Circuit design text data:
>>>

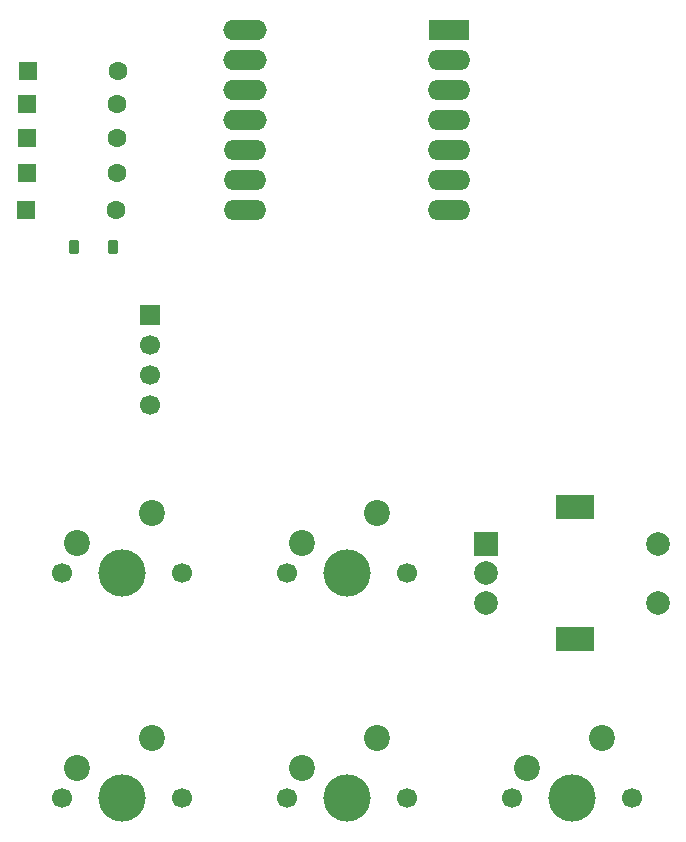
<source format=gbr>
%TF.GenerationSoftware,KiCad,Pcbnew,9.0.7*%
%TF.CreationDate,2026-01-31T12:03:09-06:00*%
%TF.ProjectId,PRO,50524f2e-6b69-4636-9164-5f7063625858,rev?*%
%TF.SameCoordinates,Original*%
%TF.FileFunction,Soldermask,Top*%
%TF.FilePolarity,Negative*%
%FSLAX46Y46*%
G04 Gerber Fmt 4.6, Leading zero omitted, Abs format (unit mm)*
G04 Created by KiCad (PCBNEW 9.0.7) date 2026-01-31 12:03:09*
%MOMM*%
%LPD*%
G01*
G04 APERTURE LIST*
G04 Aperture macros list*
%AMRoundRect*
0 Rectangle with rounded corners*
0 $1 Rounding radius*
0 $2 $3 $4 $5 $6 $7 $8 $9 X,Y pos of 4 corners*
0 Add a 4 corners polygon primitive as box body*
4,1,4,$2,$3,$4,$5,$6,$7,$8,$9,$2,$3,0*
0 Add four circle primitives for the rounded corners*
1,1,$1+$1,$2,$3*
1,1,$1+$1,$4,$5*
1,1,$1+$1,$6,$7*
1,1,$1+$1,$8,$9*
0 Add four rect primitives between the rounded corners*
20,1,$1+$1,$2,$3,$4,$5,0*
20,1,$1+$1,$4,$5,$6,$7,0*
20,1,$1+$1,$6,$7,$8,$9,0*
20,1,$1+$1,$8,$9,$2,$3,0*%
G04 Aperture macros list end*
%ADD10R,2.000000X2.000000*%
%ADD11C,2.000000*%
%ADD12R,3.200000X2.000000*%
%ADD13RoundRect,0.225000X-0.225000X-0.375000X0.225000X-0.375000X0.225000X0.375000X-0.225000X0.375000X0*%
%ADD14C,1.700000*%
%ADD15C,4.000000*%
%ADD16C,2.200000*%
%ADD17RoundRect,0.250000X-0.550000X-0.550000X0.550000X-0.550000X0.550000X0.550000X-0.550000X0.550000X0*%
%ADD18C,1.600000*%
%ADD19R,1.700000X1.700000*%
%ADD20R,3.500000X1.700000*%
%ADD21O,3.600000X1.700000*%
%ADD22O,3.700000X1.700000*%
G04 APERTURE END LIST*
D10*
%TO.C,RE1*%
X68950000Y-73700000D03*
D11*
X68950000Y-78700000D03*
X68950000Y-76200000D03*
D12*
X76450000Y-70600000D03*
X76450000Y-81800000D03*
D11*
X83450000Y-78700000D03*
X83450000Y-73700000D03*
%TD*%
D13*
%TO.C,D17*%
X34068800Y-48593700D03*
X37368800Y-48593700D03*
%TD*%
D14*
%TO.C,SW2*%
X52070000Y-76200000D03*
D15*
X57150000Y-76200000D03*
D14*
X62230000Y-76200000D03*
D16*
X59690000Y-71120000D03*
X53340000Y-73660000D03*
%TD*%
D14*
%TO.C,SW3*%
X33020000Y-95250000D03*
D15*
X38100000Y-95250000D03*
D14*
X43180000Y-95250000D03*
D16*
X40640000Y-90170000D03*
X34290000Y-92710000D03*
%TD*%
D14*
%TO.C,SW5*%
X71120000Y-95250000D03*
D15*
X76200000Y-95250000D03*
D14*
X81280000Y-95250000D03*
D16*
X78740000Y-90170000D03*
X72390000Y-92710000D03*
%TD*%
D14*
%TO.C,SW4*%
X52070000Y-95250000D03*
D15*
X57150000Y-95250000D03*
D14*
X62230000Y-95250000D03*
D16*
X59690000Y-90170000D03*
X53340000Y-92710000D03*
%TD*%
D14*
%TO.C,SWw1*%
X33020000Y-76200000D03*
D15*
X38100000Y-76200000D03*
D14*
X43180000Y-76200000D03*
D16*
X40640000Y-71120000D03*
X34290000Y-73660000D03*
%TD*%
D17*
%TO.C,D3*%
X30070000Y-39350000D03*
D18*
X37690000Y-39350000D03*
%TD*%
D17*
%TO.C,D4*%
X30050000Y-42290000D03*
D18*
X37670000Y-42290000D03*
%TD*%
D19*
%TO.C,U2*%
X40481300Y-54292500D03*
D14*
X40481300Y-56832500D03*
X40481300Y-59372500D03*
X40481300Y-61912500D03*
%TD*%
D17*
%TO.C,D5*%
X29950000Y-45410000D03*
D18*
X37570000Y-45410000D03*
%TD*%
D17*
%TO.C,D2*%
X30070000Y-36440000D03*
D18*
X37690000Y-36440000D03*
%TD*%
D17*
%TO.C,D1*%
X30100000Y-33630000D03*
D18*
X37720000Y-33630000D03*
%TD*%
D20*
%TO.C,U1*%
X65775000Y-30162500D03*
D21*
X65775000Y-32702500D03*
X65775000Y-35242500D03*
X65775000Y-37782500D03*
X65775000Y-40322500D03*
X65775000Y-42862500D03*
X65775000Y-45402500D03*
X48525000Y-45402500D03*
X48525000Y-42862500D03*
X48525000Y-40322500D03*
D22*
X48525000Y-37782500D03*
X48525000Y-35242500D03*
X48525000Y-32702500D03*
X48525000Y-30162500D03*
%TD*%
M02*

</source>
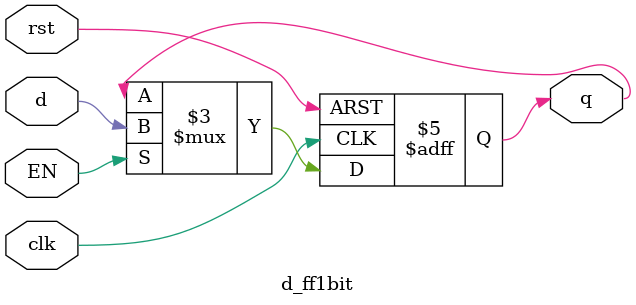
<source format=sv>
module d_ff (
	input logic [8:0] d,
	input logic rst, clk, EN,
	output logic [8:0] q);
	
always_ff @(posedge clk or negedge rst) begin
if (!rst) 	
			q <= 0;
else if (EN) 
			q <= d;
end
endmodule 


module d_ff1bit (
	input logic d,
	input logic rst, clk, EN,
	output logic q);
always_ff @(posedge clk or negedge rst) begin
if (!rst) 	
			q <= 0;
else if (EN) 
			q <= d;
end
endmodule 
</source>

<<<

• **EXERCISE**: Please restate each entry exactly, but drop any picture it holds.

• **ANSWER BELOW**:
<source format=gbr>
%TF.GenerationSoftware,KiCad,Pcbnew,9.0.7*%
%TF.CreationDate,2026-01-31T12:03:09-06:00*%
%TF.ProjectId,PRO,50524f2e-6b69-4636-9164-5f7063625858,rev?*%
%TF.SameCoordinates,Original*%
%TF.FileFunction,Soldermask,Top*%
%TF.FilePolarity,Negative*%
%FSLAX46Y46*%
G04 Gerber Fmt 4.6, Leading zero omitted, Abs format (unit mm)*
G04 Created by KiCad (PCBNEW 9.0.7) date 2026-01-31 12:03:09*
%MOMM*%
%LPD*%
G01*
G04 APERTURE LIST*
G04 Aperture macros list*
%AMRoundRect*
0 Rectangle with rounded corners*
0 $1 Rounding radius*
0 $2 $3 $4 $5 $6 $7 $8 $9 X,Y pos of 4 corners*
0 Add a 4 corners polygon primitive as box body*
4,1,4,$2,$3,$4,$5,$6,$7,$8,$9,$2,$3,0*
0 Add four circle primitives for the rounded corners*
1,1,$1+$1,$2,$3*
1,1,$1+$1,$4,$5*
1,1,$1+$1,$6,$7*
1,1,$1+$1,$8,$9*
0 Add four rect primitives between the rounded corners*
20,1,$1+$1,$2,$3,$4,$5,0*
20,1,$1+$1,$4,$5,$6,$7,0*
20,1,$1+$1,$6,$7,$8,$9,0*
20,1,$1+$1,$8,$9,$2,$3,0*%
G04 Aperture macros list end*
%ADD10R,2.000000X2.000000*%
%ADD11C,2.000000*%
%ADD12R,3.200000X2.000000*%
%ADD13RoundRect,0.225000X-0.225000X-0.375000X0.225000X-0.375000X0.225000X0.375000X-0.225000X0.375000X0*%
%ADD14C,1.700000*%
%ADD15C,4.000000*%
%ADD16C,2.200000*%
%ADD17RoundRect,0.250000X-0.550000X-0.550000X0.550000X-0.550000X0.550000X0.550000X-0.550000X0.550000X0*%
%ADD18C,1.600000*%
%ADD19R,1.700000X1.700000*%
%ADD20R,3.500000X1.700000*%
%ADD21O,3.600000X1.700000*%
%ADD22O,3.700000X1.700000*%
G04 APERTURE END LIST*
D10*
%TO.C,RE1*%
X68950000Y-73700000D03*
D11*
X68950000Y-78700000D03*
X68950000Y-76200000D03*
D12*
X76450000Y-70600000D03*
X76450000Y-81800000D03*
D11*
X83450000Y-78700000D03*
X83450000Y-73700000D03*
%TD*%
D13*
%TO.C,D17*%
X34068800Y-48593700D03*
X37368800Y-48593700D03*
%TD*%
D14*
%TO.C,SW2*%
X52070000Y-76200000D03*
D15*
X57150000Y-76200000D03*
D14*
X62230000Y-76200000D03*
D16*
X59690000Y-71120000D03*
X53340000Y-73660000D03*
%TD*%
D14*
%TO.C,SW3*%
X33020000Y-95250000D03*
D15*
X38100000Y-95250000D03*
D14*
X43180000Y-95250000D03*
D16*
X40640000Y-90170000D03*
X34290000Y-92710000D03*
%TD*%
D14*
%TO.C,SW5*%
X71120000Y-95250000D03*
D15*
X76200000Y-95250000D03*
D14*
X81280000Y-95250000D03*
D16*
X78740000Y-90170000D03*
X72390000Y-92710000D03*
%TD*%
D14*
%TO.C,SW4*%
X52070000Y-95250000D03*
D15*
X57150000Y-95250000D03*
D14*
X62230000Y-95250000D03*
D16*
X59690000Y-90170000D03*
X53340000Y-92710000D03*
%TD*%
D14*
%TO.C,SWw1*%
X33020000Y-76200000D03*
D15*
X38100000Y-76200000D03*
D14*
X43180000Y-76200000D03*
D16*
X40640000Y-71120000D03*
X34290000Y-73660000D03*
%TD*%
D17*
%TO.C,D3*%
X30070000Y-39350000D03*
D18*
X37690000Y-39350000D03*
%TD*%
D17*
%TO.C,D4*%
X30050000Y-42290000D03*
D18*
X37670000Y-42290000D03*
%TD*%
D19*
%TO.C,U2*%
X40481300Y-54292500D03*
D14*
X40481300Y-56832500D03*
X40481300Y-59372500D03*
X40481300Y-61912500D03*
%TD*%
D17*
%TO.C,D5*%
X29950000Y-45410000D03*
D18*
X37570000Y-45410000D03*
%TD*%
D17*
%TO.C,D2*%
X30070000Y-36440000D03*
D18*
X37690000Y-36440000D03*
%TD*%
D17*
%TO.C,D1*%
X30100000Y-33630000D03*
D18*
X37720000Y-33630000D03*
%TD*%
D20*
%TO.C,U1*%
X65775000Y-30162500D03*
D21*
X65775000Y-32702500D03*
X65775000Y-35242500D03*
X65775000Y-37782500D03*
X65775000Y-40322500D03*
X65775000Y-42862500D03*
X65775000Y-45402500D03*
X48525000Y-45402500D03*
X48525000Y-42862500D03*
X48525000Y-40322500D03*
D22*
X48525000Y-37782500D03*
X48525000Y-35242500D03*
X48525000Y-32702500D03*
X48525000Y-30162500D03*
%TD*%
M02*

</source>
<source format=sv>
module d_ff (
	input logic [8:0] d,
	input logic rst, clk, EN,
	output logic [8:0] q);
	
always_ff @(posedge clk or negedge rst) begin
if (!rst) 	
			q <= 0;
else if (EN) 
			q <= d;
end
endmodule 


module d_ff1bit (
	input logic d,
	input logic rst, clk, EN,
	output logic q);
always_ff @(posedge clk or negedge rst) begin
if (!rst) 	
			q <= 0;
else if (EN) 
			q <= d;
end
endmodule 
</source>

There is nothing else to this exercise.